There are 2 best solutions below

1
On BEST ANSWER

Since my last comment pushed this through to a full answer, let me post it as such with a fuller explanation.

Case 1: You know the differences between $|w_{i+1} - w_i|$. Define $d_i = w_{i+1} - w_i$, so the $|d_i|$ are known, but not their signs. Then for all $i > 1, w_i = w_1 +\sum_{k=1}^{i-1} d_k$. For convenience, let $D_i = w_i - w_1 = \sum_{k=1}^{i-1} d_k$, (including $D_1 = 0$). Now

$${\bf w^Tx} = \sum_i w_ix_i = \sum_i w_1x_i + \sum_i D_ix_i = w_1A + B$$ where $A = \sum_i x_i$ and $B = \sum_i D_ix_i$. We have two cases:

  • $A \ne 0$: Then we can choose to make all the $d_i$ positive, so $B$ is known, and set $w_1 = \dfrac {y-B}A$ to obtain ${\bf w^Tx}-y = A\dfrac {y-B}A + B - y = 0$ as the minimum.
  • $A = 0$: Then ${\bf w^Tx}-y = B - y$. Now $$B = \sum_{i=1}^N D_ix_i = 0x_1+\sum_{i=2}^N \sum_{k=1}^{i-1} d_kx_i = \sum_{k=1}^{N-1}d_k\sum_{i=k+1}^N x_i = \sum_{k=1}^{N-1}\pm B_k$$ where $B_k = |d_k|\left|\sum_{i=k+1}^N x_i\right|$ are all known values, and the only options are whether to use $+$ or $-$ for each.
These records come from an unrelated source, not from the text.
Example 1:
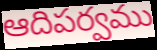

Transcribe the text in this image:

ఆదిపర్వము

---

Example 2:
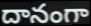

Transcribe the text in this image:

దానంగా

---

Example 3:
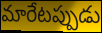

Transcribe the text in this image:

మారేటప్పుడు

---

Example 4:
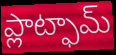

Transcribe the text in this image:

ప్లాట్ఫామ్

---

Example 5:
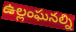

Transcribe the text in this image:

ఉల్లంఘనల్ని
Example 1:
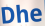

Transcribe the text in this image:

Dhe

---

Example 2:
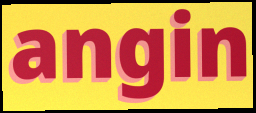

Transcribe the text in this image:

angin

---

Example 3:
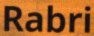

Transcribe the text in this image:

Rabri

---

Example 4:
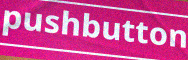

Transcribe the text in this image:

pushbutton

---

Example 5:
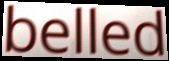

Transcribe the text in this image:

belled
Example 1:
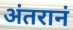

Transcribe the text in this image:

अंतरानं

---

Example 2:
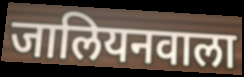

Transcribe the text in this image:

जालियनवाला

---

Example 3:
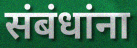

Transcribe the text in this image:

संबंधांना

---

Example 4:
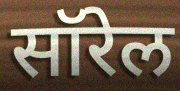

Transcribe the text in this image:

सॉरेल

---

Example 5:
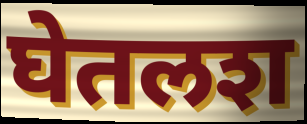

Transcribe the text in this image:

घेतलश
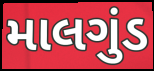
માલગુંડ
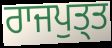
ਰਾਜਪੁਤ੍ਤ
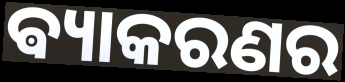
ଵ୍ୟାକରଣର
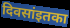
दिवसांइतका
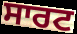
ਸਾਰਟ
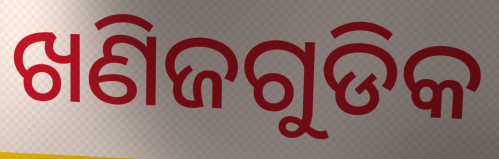
ଖଣିଜଗୁଡିକ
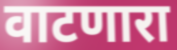
वाटणारा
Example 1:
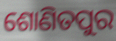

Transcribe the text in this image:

ଶୋଣିତପୁର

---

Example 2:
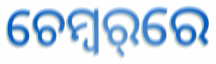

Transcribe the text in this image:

ଚେମ୍ବର୍‌ରେ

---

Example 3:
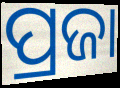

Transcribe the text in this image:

ପ୍ରଜା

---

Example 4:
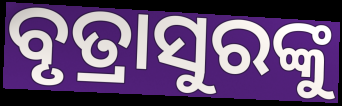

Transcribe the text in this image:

ବୃତ୍ରାସୁରଙ୍କୁ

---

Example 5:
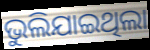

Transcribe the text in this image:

ଭୁଲିଯାଇଥିଲା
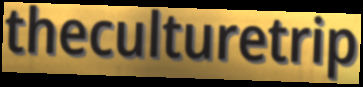
theculturetrip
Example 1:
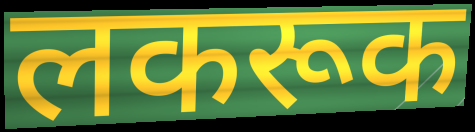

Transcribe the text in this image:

लकरूक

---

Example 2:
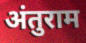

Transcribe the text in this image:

अंतुराम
Sort the $B_k$ from largest to smallest. If $-y \le 0$, choose to add the largest $B_k$, otherwise subtract it. If the result is $\le 0$, choose to add the second largest $B_k$, otherwise subtract. Continue in this wat until all the signs are chosen. The square of the final result will be $\min_{\bf w}({\bf w^Tx} - y)^2$.
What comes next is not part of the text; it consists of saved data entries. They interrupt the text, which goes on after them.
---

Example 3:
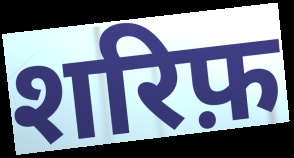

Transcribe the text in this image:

शरिफ़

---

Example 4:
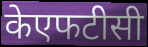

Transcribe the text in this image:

केएफटीसी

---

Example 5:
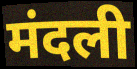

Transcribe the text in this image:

मंदली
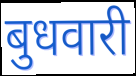
बुधवारी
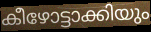
കീഴോട്ടാക്കിയും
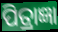
ପିତ୍ରାଜ୍ଞା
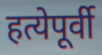
हत्येपूर्वी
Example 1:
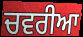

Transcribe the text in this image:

ਚਵਰੀਆ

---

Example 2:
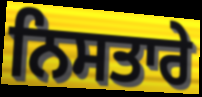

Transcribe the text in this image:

ਨਿਸਤਾਰੇ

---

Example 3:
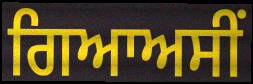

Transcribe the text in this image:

Case 2: The differences $|w_{i+1} - w_i|$ are required to be integral powers of $2$, but the specific powers are not specified. Again, it will depend on whether $A = \sum_i x_i$ is $0$.

  • $A \ne 0$: Choose $w_{i+1} = w_i + 1$ for all $i$ (i.e., the $r_i = 0$). Proceed as in Case 1.
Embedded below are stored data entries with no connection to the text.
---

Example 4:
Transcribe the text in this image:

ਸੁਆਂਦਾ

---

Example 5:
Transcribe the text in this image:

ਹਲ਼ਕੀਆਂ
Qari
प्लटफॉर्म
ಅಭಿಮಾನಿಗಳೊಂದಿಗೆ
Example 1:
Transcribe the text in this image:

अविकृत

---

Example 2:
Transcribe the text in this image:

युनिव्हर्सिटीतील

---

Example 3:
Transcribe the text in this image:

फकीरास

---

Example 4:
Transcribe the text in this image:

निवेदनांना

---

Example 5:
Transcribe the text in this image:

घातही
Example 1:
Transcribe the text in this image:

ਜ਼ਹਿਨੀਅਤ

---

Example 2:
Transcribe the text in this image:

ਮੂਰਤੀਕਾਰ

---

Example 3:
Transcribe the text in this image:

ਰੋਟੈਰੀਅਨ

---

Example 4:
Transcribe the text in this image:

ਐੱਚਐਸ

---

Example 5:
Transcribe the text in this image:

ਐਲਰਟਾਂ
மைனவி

  • $A = 0$: Let $A_k = \left|\sum_{i=k+1}^N x_i\right|$, so $${\bf w^Tx}-y = -y + \sum_{k=1}^{N-1}\pm2^{r_k}A_k$$ Again, order the $A_k$ from largest to smallest. For the largest $A_k$, choose to add $2^{r_k}A_k$ if $-y \le 0$, and subtract otherwise. Pick $r_k$ to make the result as close to $0$, above or below, as possible. Then, using the result instead of $-y$, do the same for the second largest $A_k$, and so on. The square of the final result will be $\min_{\bf w}({\bf w^Tx} - y)^2$.

1
On

Let $W_0$ the set of vectors $\vec w =(w_1,\cdots,w_n)$ such that $|w_k-w_{k+1}|=2^{r_k}$. Now if $\vec w_0\in W_0$ then $\vec w_0+\lambda \vec v\in W_0$ where $\lambda\in \mathbb{R}$ and $\vec v = (1,\cdots,1)$. Now choosing $\vec w = \vec w_0+\lambda \vec v$ we have

$$ \min_{\vec w}(y-\vec w\cdot\vec x)^2 = \min_{\lambda,\vec w_0}(y-\vec w_0\cdot x-\lambda\vec v\cdot\vec x)^2 $$

and the optimal $\lambda = \lambda^*$ is given by

$$ \lambda^* = \frac{(y-\vec w_0\cdot\vec x)\vec v\cdot\vec x}{(\vec v\cdot\vec x)^2} $$

so we have

$$ \min_{\vec w}(y-\vec w\cdot\vec x)^2 = \min_{\vec w_0}(y-\vec w_0\cdot x-\lambda^*\vec v\cdot\vec x)^2 $$

NOTE

Here $\vec v\cdot \vec x = \sum_{k=1}^n x_k$ and the problem reduces to select the best $\vec w_0$ amongst the $2^{n-1}$ possible changes of sign in $\vec w_0$.